The US under Bush regime is well known to have cooked the evidence to justify invading Iraq. The Pentagon even used a secret media cell to fool the American people into going along with Bush’s military misadventures.
The inspector general’s office at the Defense Department announced on Friday that it would investigate a Pentagon public affairs program that sought to transform retired military officers who work as television and radio analysts into “message force multipliers” who could be counted on to echo Bush administration talking points about Iraq, Afghanistan, Guantánamo and terrorism in general.
When I read this, I could not help but laugh at how familiar it was. Retired military officers joining the media to peddle propaganda to their own people. Where have I heard of such a thing before? Another sign that we and the Americans are more alike than we choose to believe? There is a difference, though, and an important one.
When Bush’s secret program to use propaganda against his own people was discovered, the American Congress was outraged and took action to stop it.
The House amendment, adopted by voice vote on Thursday night, would make permanent a domestic propaganda ban that until now has been enacted annually in the military authorization bill; the Senate is still working on its version of the bill.
In debating the amendment, the chairman of the House Armed Services Committee, Representative Ike Skelton, Democrat of Missouri, said he was “sorely distressed” about the Pentagon campaign, and Representative Rosa DeLauro, Democrat of Connecticut, argued that it amounted to nothing more than illegal “domestic propaganda.”
“It is a military-industrial-media complex,” Ms.

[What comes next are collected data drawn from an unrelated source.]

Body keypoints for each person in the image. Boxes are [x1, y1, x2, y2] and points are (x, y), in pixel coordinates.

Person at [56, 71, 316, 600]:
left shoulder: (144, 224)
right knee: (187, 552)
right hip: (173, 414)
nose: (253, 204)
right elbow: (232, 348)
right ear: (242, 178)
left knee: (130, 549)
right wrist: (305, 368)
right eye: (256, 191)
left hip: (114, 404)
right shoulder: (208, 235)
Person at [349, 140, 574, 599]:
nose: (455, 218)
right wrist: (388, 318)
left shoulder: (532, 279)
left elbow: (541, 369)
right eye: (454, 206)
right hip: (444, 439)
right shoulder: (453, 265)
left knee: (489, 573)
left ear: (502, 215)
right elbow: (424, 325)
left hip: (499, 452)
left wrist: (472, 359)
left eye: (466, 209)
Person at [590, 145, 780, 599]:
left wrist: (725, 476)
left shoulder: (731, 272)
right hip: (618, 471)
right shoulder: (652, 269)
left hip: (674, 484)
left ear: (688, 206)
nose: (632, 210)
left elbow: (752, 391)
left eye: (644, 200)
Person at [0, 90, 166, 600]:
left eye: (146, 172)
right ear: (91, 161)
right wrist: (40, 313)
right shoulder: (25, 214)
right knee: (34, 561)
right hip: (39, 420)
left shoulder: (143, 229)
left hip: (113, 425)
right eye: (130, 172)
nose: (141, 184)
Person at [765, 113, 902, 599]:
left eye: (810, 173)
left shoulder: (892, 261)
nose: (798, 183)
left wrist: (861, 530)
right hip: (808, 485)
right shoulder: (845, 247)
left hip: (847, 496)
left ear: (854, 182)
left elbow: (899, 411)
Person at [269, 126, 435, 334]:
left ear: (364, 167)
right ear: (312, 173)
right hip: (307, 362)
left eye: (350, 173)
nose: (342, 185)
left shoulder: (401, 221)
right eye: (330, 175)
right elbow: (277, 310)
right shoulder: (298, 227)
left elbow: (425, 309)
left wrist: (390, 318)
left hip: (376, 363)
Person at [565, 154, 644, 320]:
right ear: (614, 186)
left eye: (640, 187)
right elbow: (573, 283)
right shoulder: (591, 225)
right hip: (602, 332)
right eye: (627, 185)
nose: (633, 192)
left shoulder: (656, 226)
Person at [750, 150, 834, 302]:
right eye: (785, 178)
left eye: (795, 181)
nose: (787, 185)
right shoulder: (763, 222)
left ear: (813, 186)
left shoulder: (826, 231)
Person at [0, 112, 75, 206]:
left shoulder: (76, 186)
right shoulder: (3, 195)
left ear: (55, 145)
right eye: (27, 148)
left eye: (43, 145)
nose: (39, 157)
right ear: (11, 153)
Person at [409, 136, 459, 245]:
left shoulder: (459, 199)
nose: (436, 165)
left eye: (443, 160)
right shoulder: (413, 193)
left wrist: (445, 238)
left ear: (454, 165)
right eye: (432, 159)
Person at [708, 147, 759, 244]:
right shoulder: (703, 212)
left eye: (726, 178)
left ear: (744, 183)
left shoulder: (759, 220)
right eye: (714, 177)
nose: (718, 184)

DeLauro said.
Representative Paul W. Hodes, Democrat of New Hampshire, added: “The American people were spun by Bush administration message multipliers. They were fed administration talking points believing they were getting independent military analysis.”
Compare this with our own country where the ‘military-industrial-media complex’ fills the airwaves daily with planted stories and disinformation targeting not our enemies but our own people, while parliament sits quietly on the side line and says nothing.
I was reminded of this again when I read Kamran Shafi’s direct challenge to ‘the managers/puppeteers/paymasters’ of those ‘who live and do their dirty doings in the shadows’ and ‘egg them on with fake information’. Kamran Shafi, despite having spent 11 years in Army, has found himself in the sights of the ‘military-industrial-media complex’ and is subjected to all manner of threats and abuse, even having his house attacked by faceless gunmen.
Jihadi militants are attacking our security forces with impunity, infiltrating our armed forces to wage a cover war against Pakistan, and openly spreading jihadi propaganda on the front lawn of GHQ. Meanwhile, unknown sums are spent spreading propaganda against honest citizens and beating the drum of intolerance and isolationism.
In 1971, propagandists filled the media with lies to drum up support for the misadventure that dismembered Pakistan.
After being misled into one disaster, the Americans learned from their mistakes and banned propaganda against their own people. Today our own propagandists are still at it, lying to us about the fight against militants that threatens to finally unravel the fabric of Pakistan for good. Will we learn from our own past mistakes and stop this madness before it’s too late?